Roma, 13enne accoltella la professoressa in classe: dramma a Centocelle

Violenza alla scuola media Verga: la docente ferita con un fendente e spray al peperoncino. L'episodio riapre il dibattito sulla violenza tra i giovanissimi.

Centocelle accoltella prof

Una mattinata di ordinaria didattica si è trasformata in momenti di puro terrore nel quartiere romano di Centocelle. Le sirene delle ambulanze e delle pattuglie dei Carabinieri hanno spezzato il silenzio della zona per raggiungere d’urgenza l’istituto di via Giovanni Gussone 5: all’interno della scuola media “Giovanni Verga”, un alunno di soli 13 anni ha aggredito la propria insegnante all’interno dell’aula.

La dinamica dell’aggressione in aula

Secondo le prime testimonianze raccolte dai militari della stazione locale, intervenuti immediatamente dopo la chiamata al 112, la sequenza dei fatti si è svolta in pochi attimi. Il giovane avrebbe prima accecato la docente con un getto di spray urticante al peperoncino verso il volto, per poi colpirla con un’arma da taglio. L’insegnante, trasportata ai soccorsi sotto forte stato di choc, fortunatamente non risulterebbe in pericolo di vita. Le forze dell’ordine sono ora al lavoro per ricostruire l’esatta catena degli eventi e individuare il movente dietro un gesto di tale gravità.
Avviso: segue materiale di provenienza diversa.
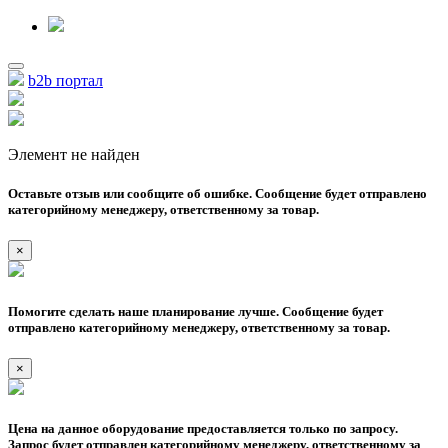
b2b портал
Элемент не найден
Оставьте отзыв или сообщите об ошибке. Сообщение будет отправлено
категорийному менеджеру, ответственному за товар.
×
Помогите сделать наше планирование лучше. Сообщение будет
отправлено категорийному менеджеру, ответственному за товар.
×
Цена на данное оборудование предоставляется только по запросу.
Запрос будет отправлен категорийному менеджеру, ответственному за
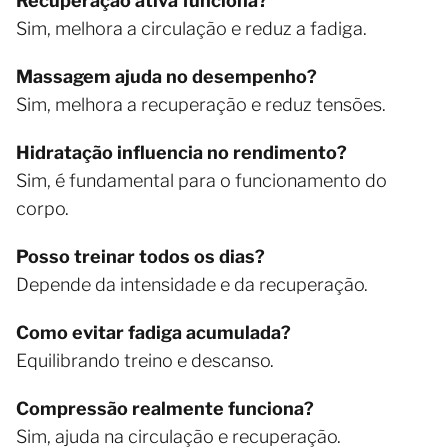
Recuperação ativa funciona?
Sim, melhora a circulação e reduz a fadiga.
Massagem ajuda no desempenho?
Sim, melhora a recuperação e reduz tensões.
Hidratação influencia no rendimento?
Sim, é fundamental para o funcionamento do
corpo.
Posso treinar todos os dias?
Depende da intensidade e da recuperação.
Como evitar fadiga acumulada?
Equilibrando treino e descanso.
Compressão realmente funciona?
Sim, ajuda na circulação e recuperação.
Un segnale d’allarme che interroga le istituzioni

Il drammatico evento di Centocelle non rappresenta purtroppo un fatto isolato, ma si inserisce in un contesto sempre più critico legato al disagio adolescenziale. Come evidenziato dal recente rapporto (Dis)armati, che ha analizzato la situazione delle principali metropoli italiane come Roma, Milano, Napoli, Bari e Terni, le modalità e la percezione della violenza tra i minorenni stanno subendo una profonda trasformazione.

L’aumento dei minori nel sistema penale e l’impatto delle norme

Dalle analisi di esperti, magistrati e operatori del settore emerge un incremento costante della permanenza dei giovani nei percorsi di giustizia minorile, fenomeno accentuato anche dalle recenti misure introdotte con il Decreto Caivano. La risposta repressiva e il clamore mediatico non sembrano tuttavia sufficienti ad arginare il fenomeno: le evidenze raccolte descrivono la violenza giovanile come una complessa richiesta d’aiuto, un grido d’allarme che richiede un ripensamento globale del ruolo educativo e del supporto da parte del mondo adulto.